The question is who owns it.
The world is waking up to the need for user-owned AI. But user-owned AI means much more than open-source models or self-hosting.
It means users retain ownership, control, and economic participation as AI becomes the primary interface to the internet. In a world where agents work, earn, spend, negotiate, invest, and create value on behalf of billions of people, users need guarantees:
- Privacy: your data belongs to you
- Verifiability: you can prove what ran, on what data, and with what model
- Neutrality: everyone has equal access and markets are open
- Alignment: AI acts in your interests
User-owned AI requires a complete stack.
The next internet won’t be navigated primarily by humans. It will be navigated by agents acting on behalf of humans.
Every search, purchase, investment, booking, workflow, and business process will increasingly be delegated.
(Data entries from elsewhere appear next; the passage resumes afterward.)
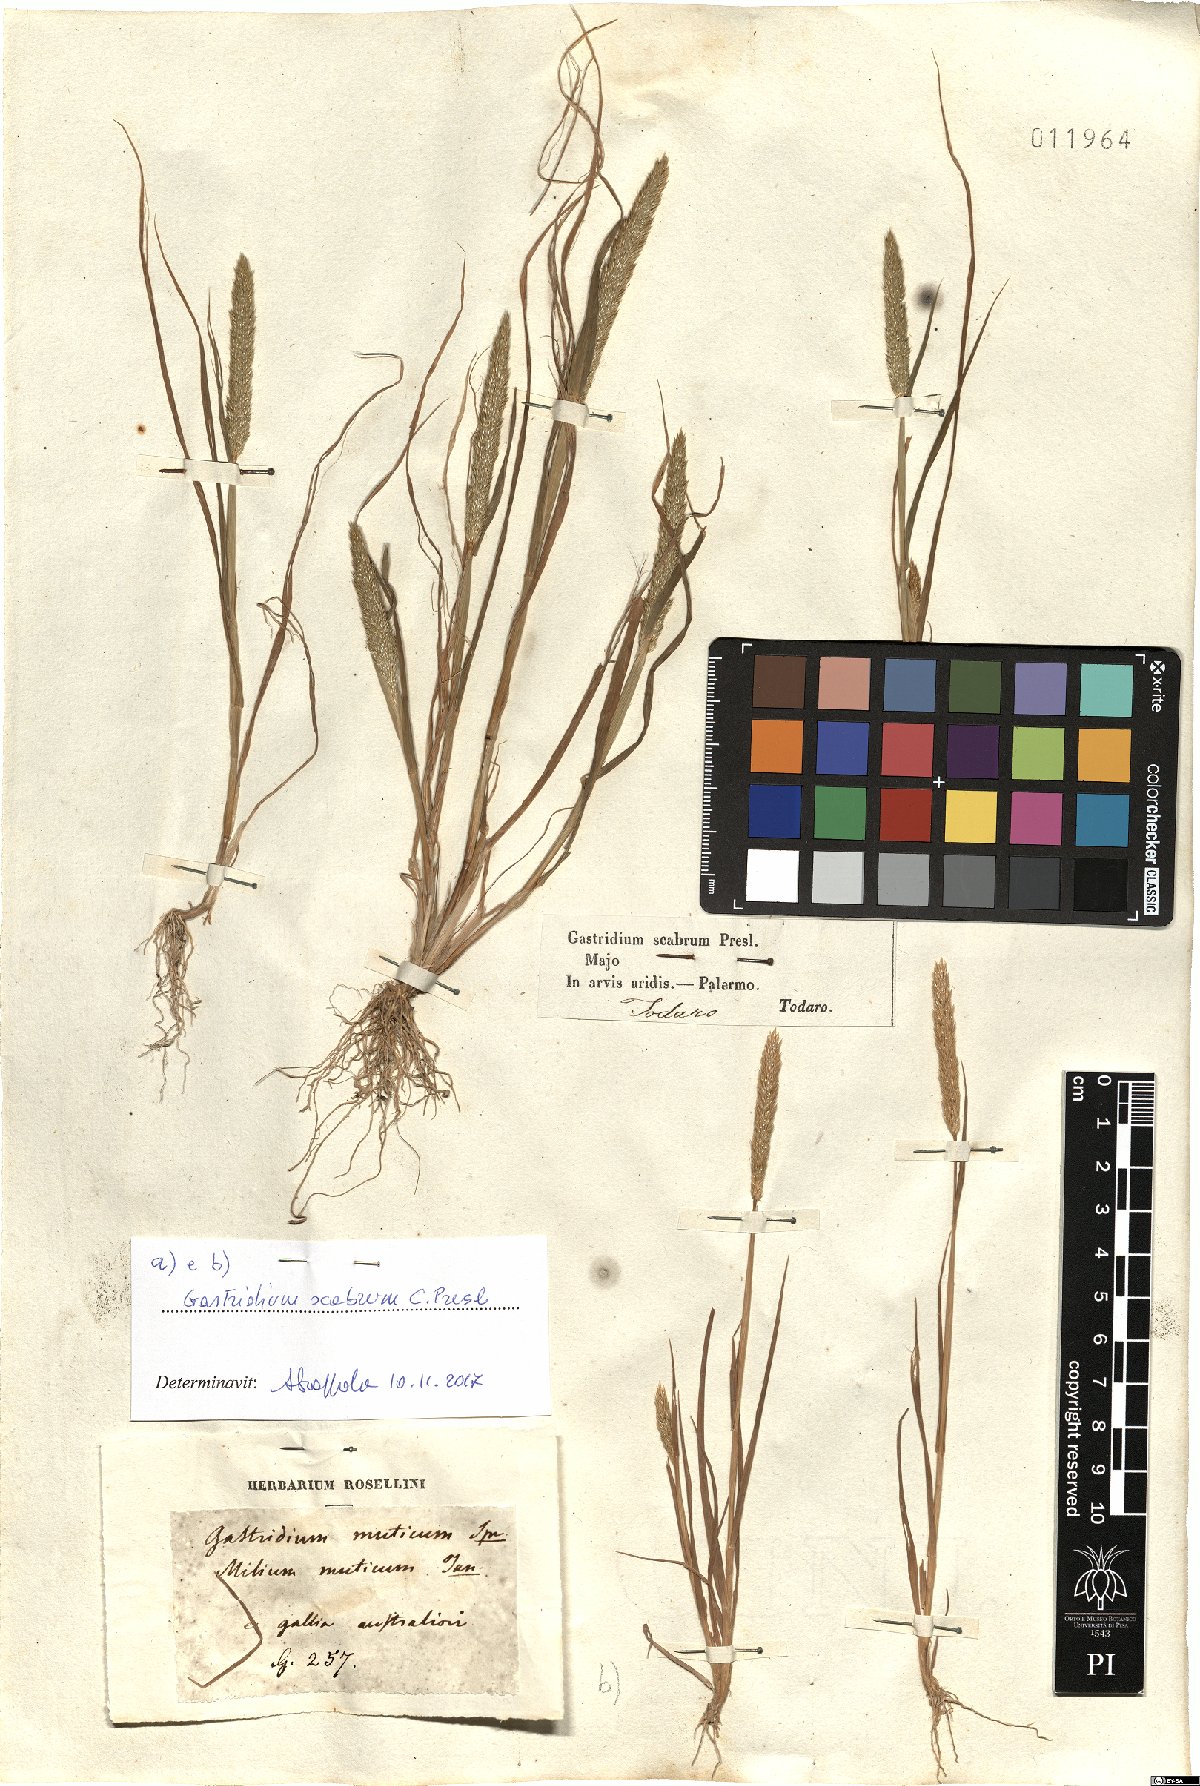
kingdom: Plantae
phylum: Tracheophyta
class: Liliopsida
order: Poales
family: Poaceae
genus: Gastridium
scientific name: Gastridium scabrum
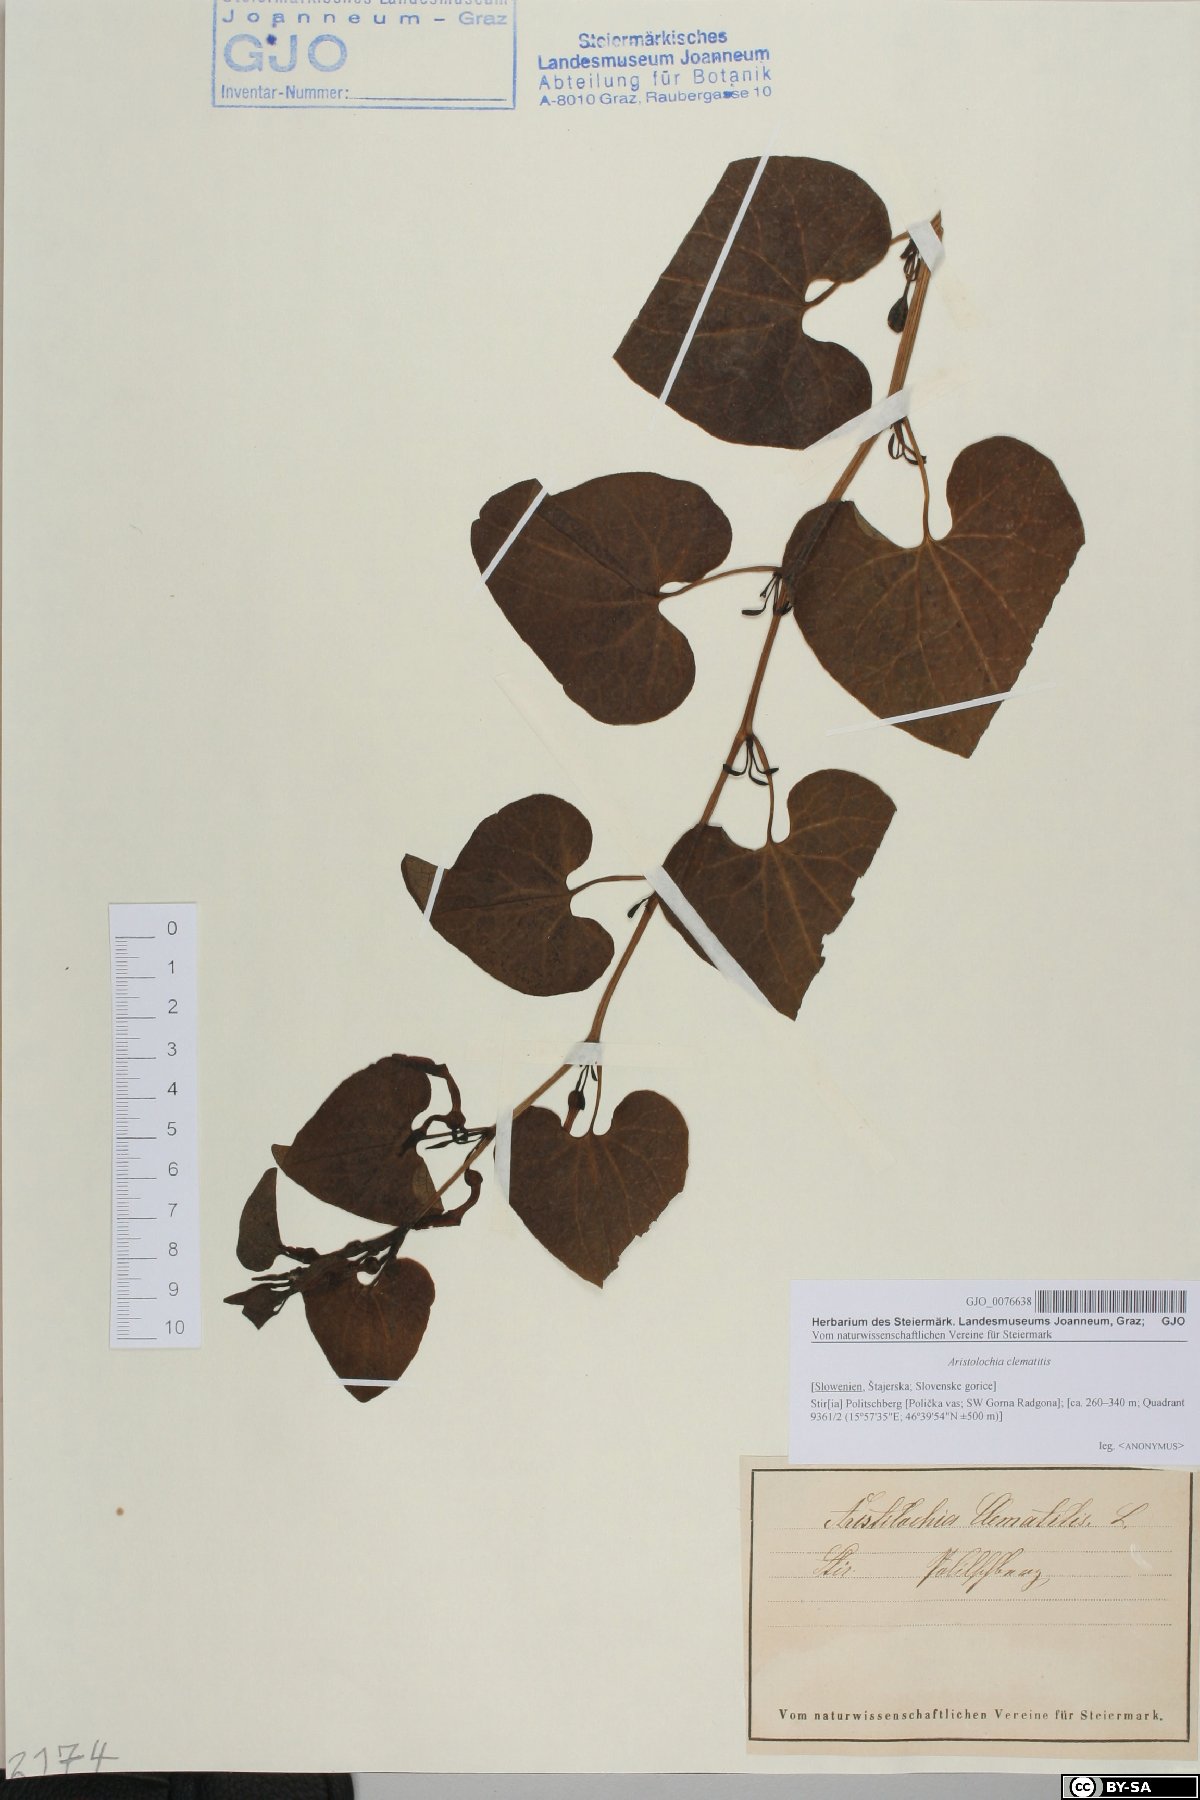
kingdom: Plantae
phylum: Tracheophyta
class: Magnoliopsida
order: Piperales
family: Aristolochiaceae
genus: Aristolochia
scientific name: Aristolochia clematitis
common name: Birthwort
The infrastructure governing those interactions will determine who captures the value they create.
Long before AI became mainstream, NEAR recognized that an agent-driven economy would require scalable execution, user-owned accounts, privacy, verifiable computation, and neutral coordination layers. The last decade has been spent building those foundations.
Today, those foundations are beginning to power real-world systems.
NEAR AI’s private inference powers Venice’s privacy-preserving AI platform, serving more than 3 million registered users. Major fintech platforms like Abound and the Government of Bermuda are integrating NEAR AI for applications where protecting sensitive financial and citizen data is critical. NEAR AI Cloud now provides anonymization and TEE-secured confidential inference across more than 30 models spanning both frontier and open-source AI.
But this is only the beginning.
The privacy renaissance emerging across crypto is the opening act of a much larger shift. Users increasingly expect ownership over their assets. Soon they will demand ownership over their data. Then ownership over their agents. And ultimately ownership over the value those agents create. Agents won’t simply streamline existing economic activity. They will create entirely new forms of value. They will discover opportunities. Coordinate work. Allocate capital. Negotiate services. Build businesses. And participate in markets on behalf of users.
The defining question of the next decade isn’t whether AI creates value. It’s who owns the systems that distribute it.
A future where a handful of companies own the models, interfaces, decisions, and economic flows of billions of people is one possible outcome.
Or:
A future where users own their data, their assets, their intelligence, and the value generated on their behalf is another.
NEAR is building for the second future.